Of the seven autonomous universities of the UP System, only chancellor Caesar Saloma of UP Diliman is well published — with over 100 SCI-indexed papers. Three chancellors have each only 1 or 2 such publications, and the three others have no published papers indexed in SCI, SSCI, or AHCI (defined below).

Only those who have made major contributions to one’s field deserve top academic positions. To assess if one has such a record, search with Google Scholar for a list of published works and number of citations (which measure their quality and impact). Count only the papers published in respected ISI-indexed journals — that is, those covered in Science Citation Index, Social Sciences Citation Index, or Arts & Humanities Citation Index

You can get the same data easier and faster with the ISI database called Web of Knowledge, but this requires subscription. This database gives already-selected journal papers as described above.

Such journals are accepted worldwide as sources of reliable information. They contain valid publications or properly published studies, which define the persons to trust for academic and other functions.

Failure to observe a performance-based evaluation process is the reason for the deteriorating condition of our educational system. I have reviewed the problems in Philippine higher education (Google search or click Basic problems in Philippine science and higher education), and it can be summarized thus:

Putting in more money has been the usual answer to address problems. A review, however, does not point to the lack of funding as the reason. It is the failure to attend to the basic causes and needs — like putting the right people in charge.

Data show that, whereas billions of pesos were spent on various “innovative” programs, and have increased the country’s researchers to 7,500 in the last 3 decades, the overall research output has become worse — increased number but lower quality. The programs also produced increasing number of poor mentors and decreasing overall quality of graduates.

What can be done with the present situation?

(a) Review Democratic governance

This is based on the idea that two heads are better than one. But In research, for example, only a minority of researchers is properly published and fully understand how research affects human development. It is therefore advisable for published researchers to spend part of their professional time and effort to reading and thinking about the benefits of research.

Such extra effort would enable them to be more convincing in discussions and influence group decisions for academic reform. Further, it would also make them more confident to use their expertise in debates on national issues.

As it is, debates on science-related issues and education in the country have been dominated by nonscientists — giving personal opinion rather than study-based comments — and usually without any useful conclusions for policy-maling .

All these partly explain why increasing number of neighbor countries have been leaving us behind, in education, S&T, and national progress.

(b) A related concern is to focus on Problems preventing academic reforms

“America’s huge economic success comes from innovation, which is fueled by its research enterprise. And this in turn is driven by graduate education.” This reminds us of a university’s role in social and economic transformations.

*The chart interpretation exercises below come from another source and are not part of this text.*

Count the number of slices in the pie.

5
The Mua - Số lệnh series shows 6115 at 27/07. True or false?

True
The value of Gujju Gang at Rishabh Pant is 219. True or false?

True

It will require developing few universities into research universities. The University of the Philippines Diliman is the best candidate to be the first in the country.

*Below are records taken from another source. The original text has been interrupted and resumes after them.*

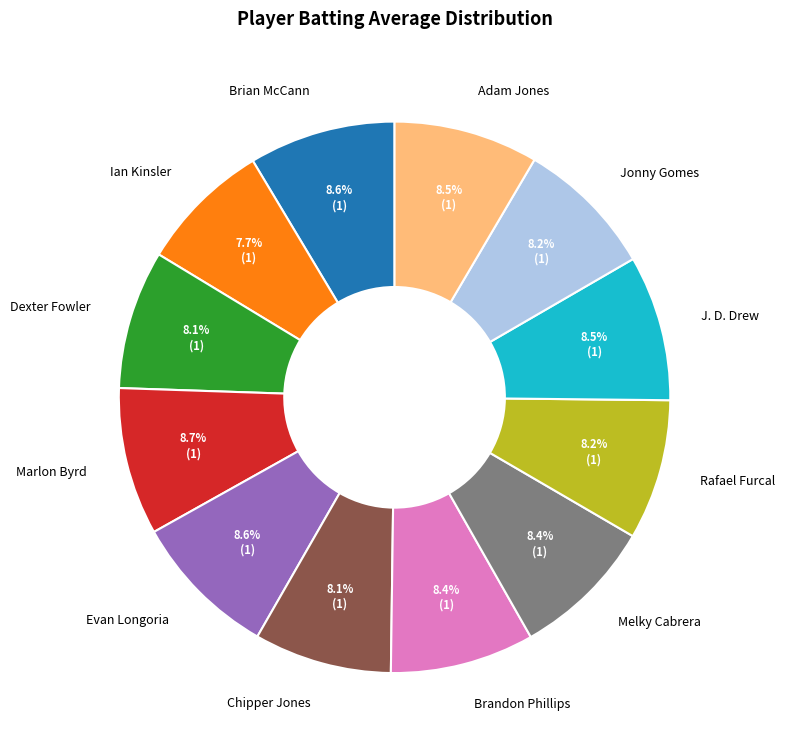

Which has a higher value, Brian McCann or Ian Kinsler?

Brian McCann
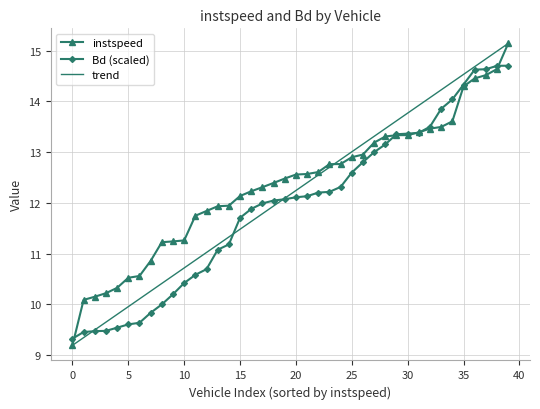

How many values in the instspeed series are below 12?

15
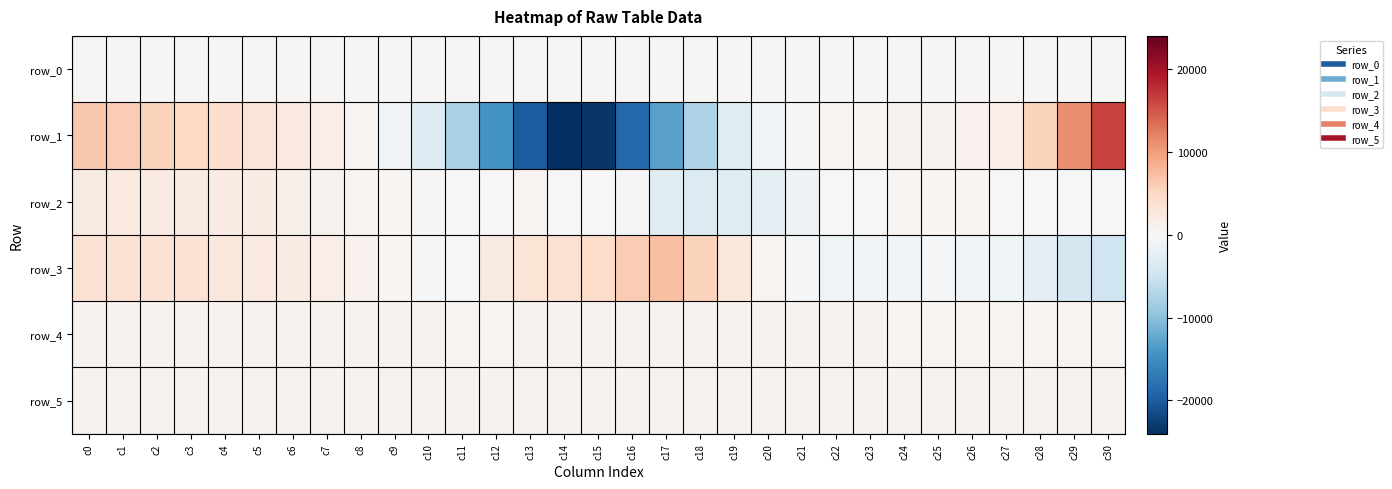

Which series changed the most between c0 and c18?

row_1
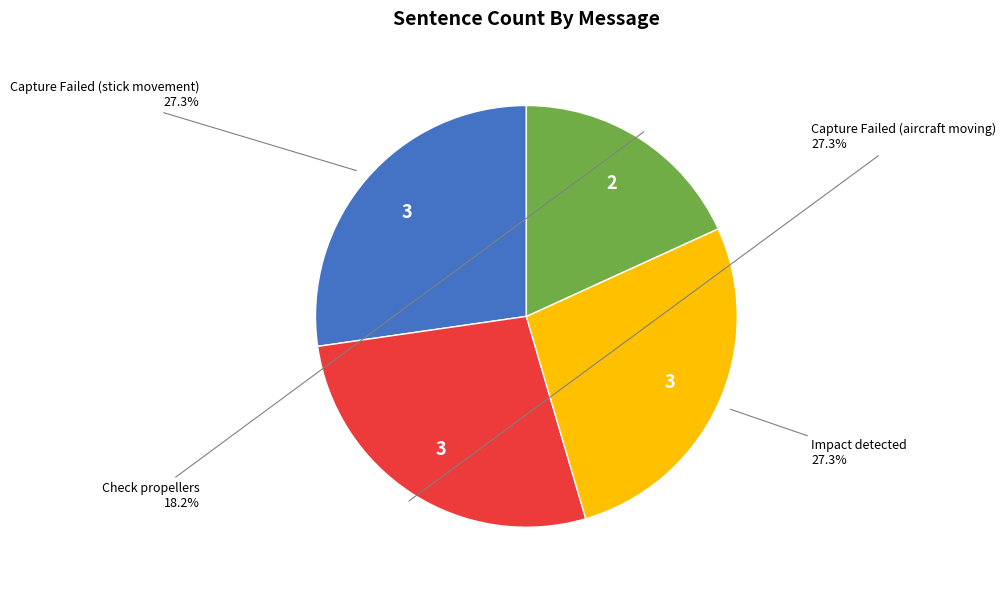

Is there any slice that represents more than half of the pie?

No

It is important for properly published faculty members to have majority control of decision-making bodies. Opposition to this kind of change will come largely from those unpublished in ISI-indexed journals. Such resistance has reduced the gains in some activities and has delayed overall reform,

Strong, visionary leadership and bold actions will decide UP’s development into a research university, to live up to its name as the National University, and to assert its leadership in producing new knowledge, reforming education in the country, and building a nation.

UP can still aim to be in the top 100 universities in Asia and the world’s top 500 (see Academic Ranking of World Universities). And we can hope to hear again that Centennial catchphrase — this time not as propaganda, but an honest, well-deserved acknowledgment from the entire nation — UP, ang galing mo!